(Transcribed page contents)
□ □ □
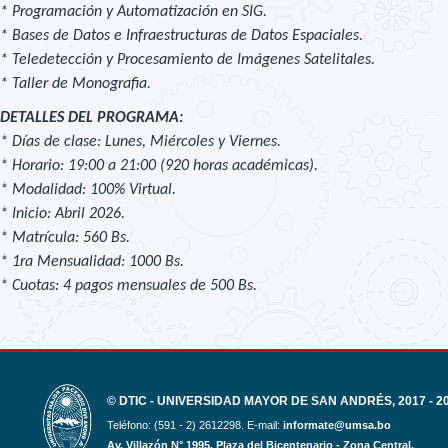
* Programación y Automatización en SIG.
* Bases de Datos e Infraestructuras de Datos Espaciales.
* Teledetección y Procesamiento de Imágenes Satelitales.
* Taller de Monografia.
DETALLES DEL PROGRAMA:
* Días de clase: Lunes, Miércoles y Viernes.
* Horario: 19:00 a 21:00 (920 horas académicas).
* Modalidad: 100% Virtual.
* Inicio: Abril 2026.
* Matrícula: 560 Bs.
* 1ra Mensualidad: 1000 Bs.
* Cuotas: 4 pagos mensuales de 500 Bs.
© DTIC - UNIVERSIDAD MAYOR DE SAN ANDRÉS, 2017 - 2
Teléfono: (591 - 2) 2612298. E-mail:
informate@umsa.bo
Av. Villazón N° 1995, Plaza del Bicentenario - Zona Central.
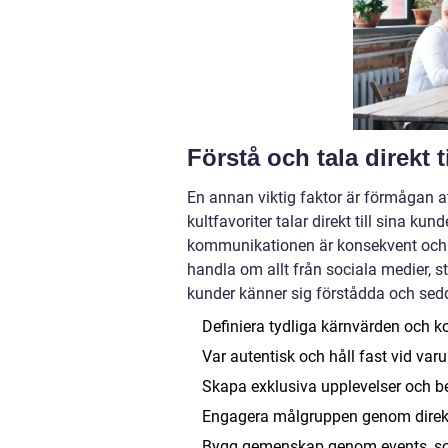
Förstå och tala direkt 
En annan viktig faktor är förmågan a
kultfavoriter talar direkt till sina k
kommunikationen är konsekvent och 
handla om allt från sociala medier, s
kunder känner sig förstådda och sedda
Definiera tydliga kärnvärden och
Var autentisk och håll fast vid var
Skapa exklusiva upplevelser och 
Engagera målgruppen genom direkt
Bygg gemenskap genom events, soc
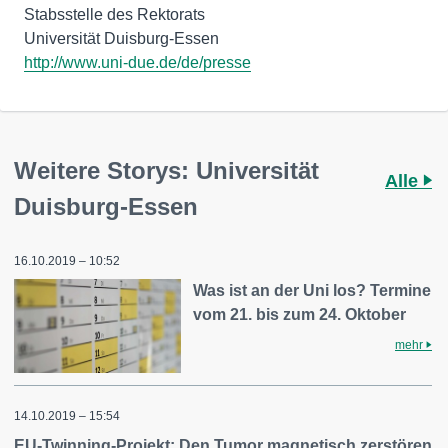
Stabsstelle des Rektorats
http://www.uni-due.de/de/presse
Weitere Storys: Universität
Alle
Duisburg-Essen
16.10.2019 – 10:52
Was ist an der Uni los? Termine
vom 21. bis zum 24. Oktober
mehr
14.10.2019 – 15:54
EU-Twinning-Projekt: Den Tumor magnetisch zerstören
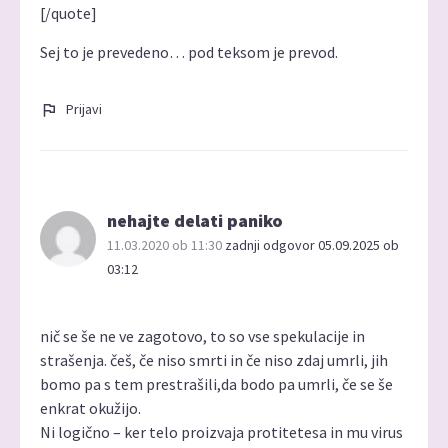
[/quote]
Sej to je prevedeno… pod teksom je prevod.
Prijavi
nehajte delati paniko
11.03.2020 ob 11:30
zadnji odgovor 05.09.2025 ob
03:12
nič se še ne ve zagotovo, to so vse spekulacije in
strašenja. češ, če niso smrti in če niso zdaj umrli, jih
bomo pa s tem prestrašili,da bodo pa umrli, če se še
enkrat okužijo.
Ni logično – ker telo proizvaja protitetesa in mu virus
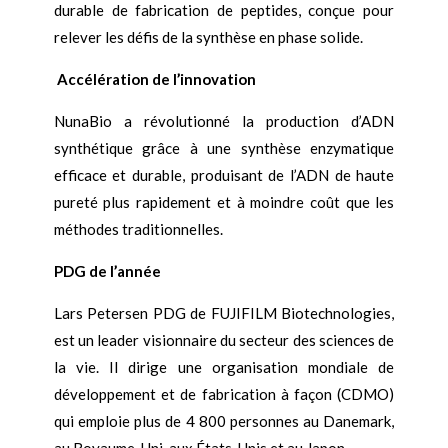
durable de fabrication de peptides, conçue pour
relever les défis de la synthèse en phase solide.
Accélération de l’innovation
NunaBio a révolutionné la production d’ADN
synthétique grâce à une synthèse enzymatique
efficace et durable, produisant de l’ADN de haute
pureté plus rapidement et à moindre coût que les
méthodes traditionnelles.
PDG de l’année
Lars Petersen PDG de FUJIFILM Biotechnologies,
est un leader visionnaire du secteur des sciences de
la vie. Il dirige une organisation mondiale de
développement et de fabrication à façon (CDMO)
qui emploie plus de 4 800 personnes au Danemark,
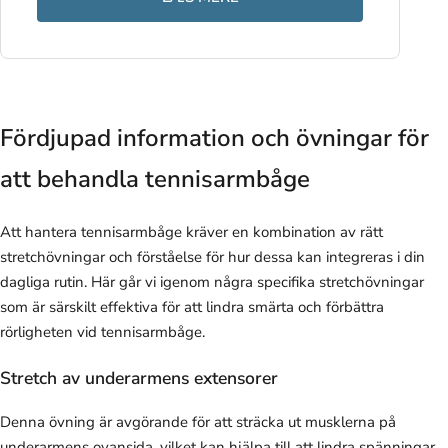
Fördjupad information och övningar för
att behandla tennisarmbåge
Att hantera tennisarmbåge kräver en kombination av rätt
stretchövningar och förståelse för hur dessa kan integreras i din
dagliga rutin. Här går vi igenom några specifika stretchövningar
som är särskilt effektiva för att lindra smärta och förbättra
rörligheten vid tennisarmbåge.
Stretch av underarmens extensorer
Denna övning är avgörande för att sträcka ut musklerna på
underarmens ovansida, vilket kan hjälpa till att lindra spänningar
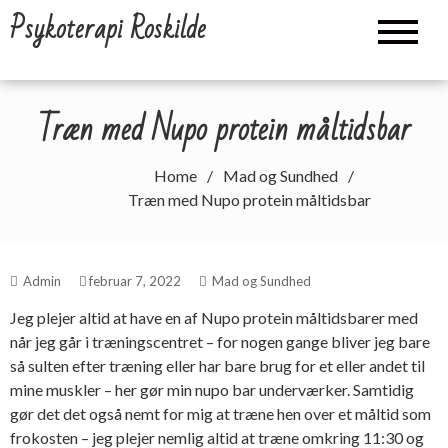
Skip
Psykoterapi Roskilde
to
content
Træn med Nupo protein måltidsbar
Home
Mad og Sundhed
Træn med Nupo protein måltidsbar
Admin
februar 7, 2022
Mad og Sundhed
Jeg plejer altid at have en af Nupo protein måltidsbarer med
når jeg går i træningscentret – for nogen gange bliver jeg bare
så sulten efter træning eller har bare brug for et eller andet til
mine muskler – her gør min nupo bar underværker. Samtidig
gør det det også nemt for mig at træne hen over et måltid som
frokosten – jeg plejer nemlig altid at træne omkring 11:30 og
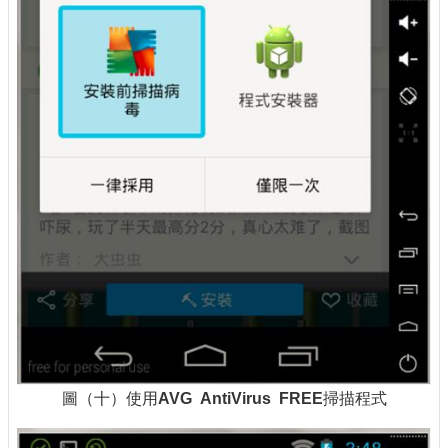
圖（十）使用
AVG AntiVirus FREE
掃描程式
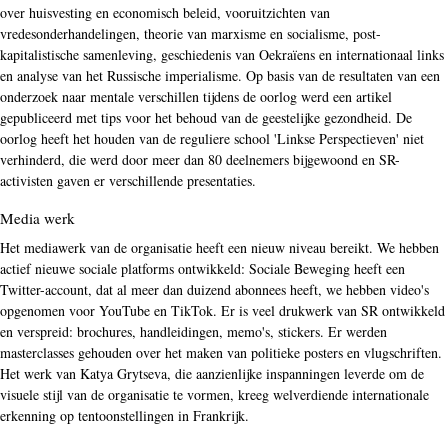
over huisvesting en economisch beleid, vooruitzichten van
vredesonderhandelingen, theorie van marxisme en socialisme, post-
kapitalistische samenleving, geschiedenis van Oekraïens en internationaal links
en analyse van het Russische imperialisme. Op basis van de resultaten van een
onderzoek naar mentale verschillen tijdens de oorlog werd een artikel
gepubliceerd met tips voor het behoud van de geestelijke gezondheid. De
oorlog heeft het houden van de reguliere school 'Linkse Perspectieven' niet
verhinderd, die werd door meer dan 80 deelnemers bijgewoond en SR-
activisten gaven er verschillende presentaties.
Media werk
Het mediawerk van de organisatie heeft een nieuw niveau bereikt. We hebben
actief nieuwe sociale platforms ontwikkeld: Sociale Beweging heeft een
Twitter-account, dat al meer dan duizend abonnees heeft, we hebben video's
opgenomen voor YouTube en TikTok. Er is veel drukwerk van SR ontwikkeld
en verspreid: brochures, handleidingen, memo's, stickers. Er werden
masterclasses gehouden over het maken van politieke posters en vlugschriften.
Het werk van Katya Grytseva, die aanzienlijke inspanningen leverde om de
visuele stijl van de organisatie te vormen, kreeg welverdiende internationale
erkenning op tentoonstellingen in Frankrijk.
□ □ □
◆ Task instructions ◆
Within the data above, the span starting at the line containing "onderzoek naar mentale" and ending at the line containing "actief nieuwe sociale" is to be retyped exactly, with no other lines.

◆ Result of this exercise ◆
onderzoek naar mentale verschillen tijdens de oorlog werd een artikel
gepubliceerd met tips voor het behoud van de geestelijke gezondheid. De
oorlog heeft het houden van de reguliere school 'Linkse Perspectieven' niet
verhinderd, die werd door meer dan 80 deelnemers bijgewoond en SR-
activisten gaven er verschillende presentaties.
Media werk
Het mediawerk van de organisatie heeft een nieuw niveau bereikt. We hebben
actief nieuwe sociale platforms ontwikkeld: Sociale Beweging heeft een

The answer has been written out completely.